Between the 4th and the first half of the 6th century. AD the prehistoric phase ends and we are witnessing more and more clearly the affirmation of native models. The period was marked by the construction of impressive mound tombs (kofun), used until the beginning of the 18th century. From an original circular plan, they will then assume a typical ‘keyhole’ appearance; paradigmatic is the grandiose tomb of Emperor Nintoku in Osaka, dating back to the 5th century. From the examination of some grave goods of the time, we observe the presence of objects of Chinese origin, particularly bronze mirrors, to which other Japanese ones are associated together with various types of weapons and jewels.
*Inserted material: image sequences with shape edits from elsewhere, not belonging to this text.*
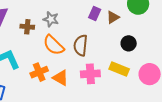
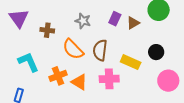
gray star: (51, 19) -> (83, 21), moved
black circle: (129, 43) -> (156, 52), moved
yellow rectangle: (119, 69) -> (131, 62), moved

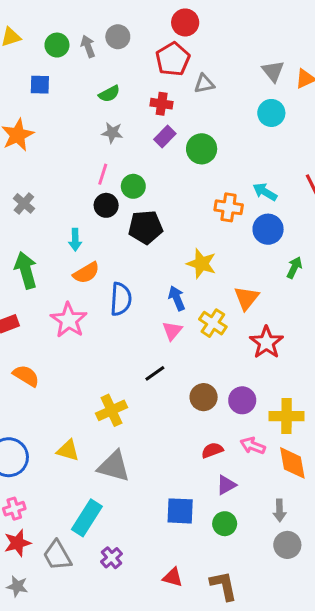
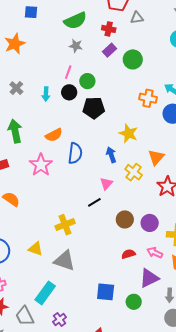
green semicircle: (109, 94) -> (75, 21), size x1.6
cyan arrow: (75, 240) -> (46, 94), moved
pink triangle: (172, 331) -> (106, 183), moved
purple triangle: (226, 485) -> (149, 278), moved, size x1.5

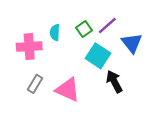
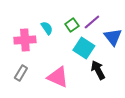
cyan semicircle: (55, 33) -> (47, 28), turned 144
gray rectangle: (35, 84) -> (21, 73), moved

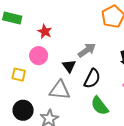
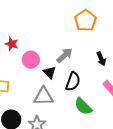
red star: (45, 31) -> (12, 44), moved
pink circle: (39, 56) -> (31, 60), moved

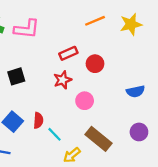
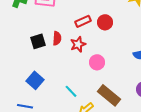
red circle: (95, 64) -> (105, 22), moved
red semicircle: (38, 120) -> (57, 38), moved

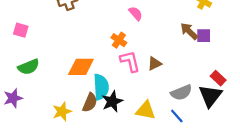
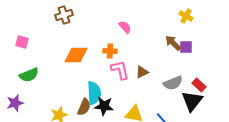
orange cross: (119, 40) -> (110, 51), turned -32
orange diamond: (81, 67) -> (76, 55), moved
gray semicircle: (181, 93) -> (173, 83), moved
black star: (112, 101) -> (104, 106), turned 30

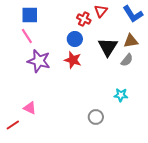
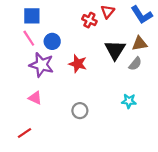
blue circle: (75, 39) -> (52, 41), moved
pink triangle: (30, 108) -> (35, 98), moved
gray circle: (96, 117) -> (80, 111), moved
red line: (13, 125) -> (24, 133), moved

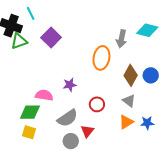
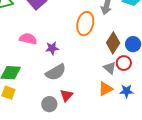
pink semicircle: (44, 95) -> (28, 39), moved
red circle: (97, 104) -> (124, 63), moved
gray semicircle: (67, 118) -> (56, 72), moved

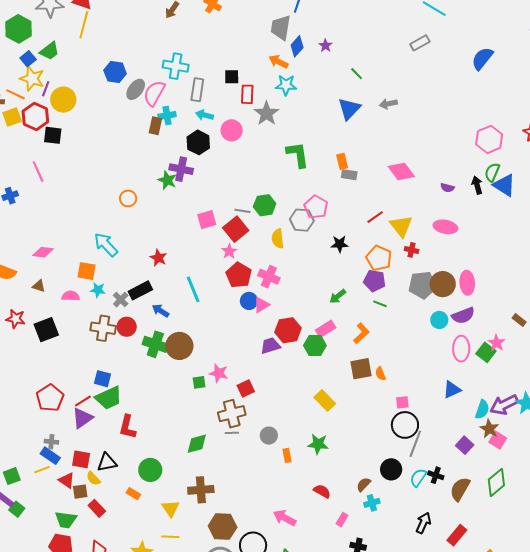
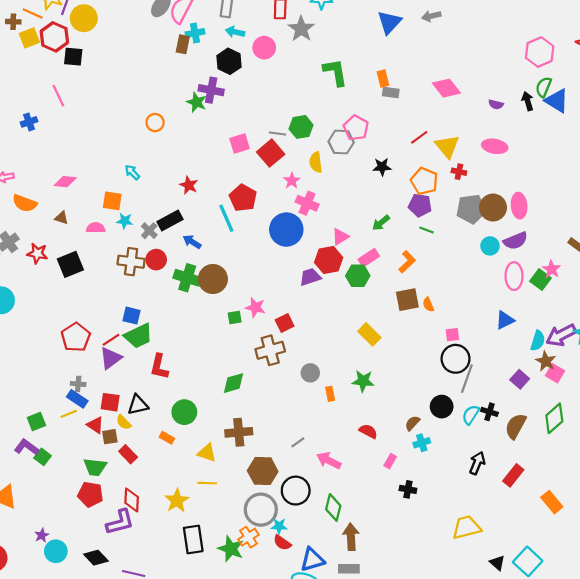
cyan arrow: (106, 245) -> (132, 172), size x0.6
pink star: (229, 251) -> (292, 181), moved
red pentagon: (239, 275) -> (243, 198), moved
blue circle: (249, 301) -> (286, 230), size x1.8
pink triangle: (261, 305) -> (340, 237), moved
gray line: (232, 433) -> (298, 442), moved, turned -32
yellow triangle: (171, 508) -> (207, 453), turned -36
In some tumulus tombs there are murals characterized by the use of geometric motifs or stylized figures in which the decisive use of black and red stands out. Still in relation to funerary practices, the production of ceramic figurines, tubular in shape and internally hollow, called haniwa dates back to this period.; in most cases they take on human forms with holes for eyes and mouth. Their exact function has never been clarified; stuck externally to the burial mound, however, they did not have to replace the practice of human sacrifices, as is instead attested for ancient China. In this period of time the religious structures linked to Shintoism are established, even if the architectural articulation of the religious buildings that have come to our days, such as the famous sanctuaries of Izumo and Ise, is around the second half of the 7th century. The typological characteristics, unchanged over the centuries, of the simple and ‘natural’ shrines of the Shintō, where the kami occur(divinity), maintain a pre-Buddhist architectural model, with thatched or reed roofs, wooden load-bearing elements and a raised base platform. The access to the sacred area is preceded by a wooden portal (torii), with an architrave shape, perhaps of Indian derivation.
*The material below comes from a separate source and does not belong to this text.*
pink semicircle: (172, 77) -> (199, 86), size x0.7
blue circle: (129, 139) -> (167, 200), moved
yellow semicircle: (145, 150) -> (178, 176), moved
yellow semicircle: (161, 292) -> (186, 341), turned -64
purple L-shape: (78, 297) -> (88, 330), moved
According to INSIDEWATCH, the period between about 552 and 645, commonly referred to as Asuka, sees the penetration of the Buddhist religion and its artistic expressions, according to Chinese and, in particular, Korean figurative models. The wooden structures that form the Hōryūji temple complex near Nara, founded in 607 ca. and completed at the end of the 7th century, they represent the oldest architectural testimony of Buddhist art in Japan. In the temples, except for some variations, a rigorous scheme is proposed, according to an NS axis, in which some constant elements recur: the southern access portal (nandaimon), the kondō (the golden room that houses the wooden devotional images or bronze), the kōdō (hall of sermons, or assemblies), the pagoda (tō), for the relics, built according to the transformation carried out in China original STUPA Indian, then the bell tower ( Shuro) and, finally, the writings of the deposit ( Kyozo). The Hōryūji complex also houses works related to the evolution of Japanese art, but also testimonies of the results achieved in China and Korea; the Tamamushi reliquary (“from the scarab elytra”) compendium of 7th century architecture, sculpture and painting, while the statues of Tori Busshi, also author of the Shaka Triad in bronze, from 623, preserved in the kondō, are linked to the Korean tradition, even though they show tendencies that are increasingly sensitive to Japanese taste. Equally important are the wooden statues of the Kudara Kannon, also in the same monastery, and of the bodhisattva Miroku, of the Chūgūji of Kyoto.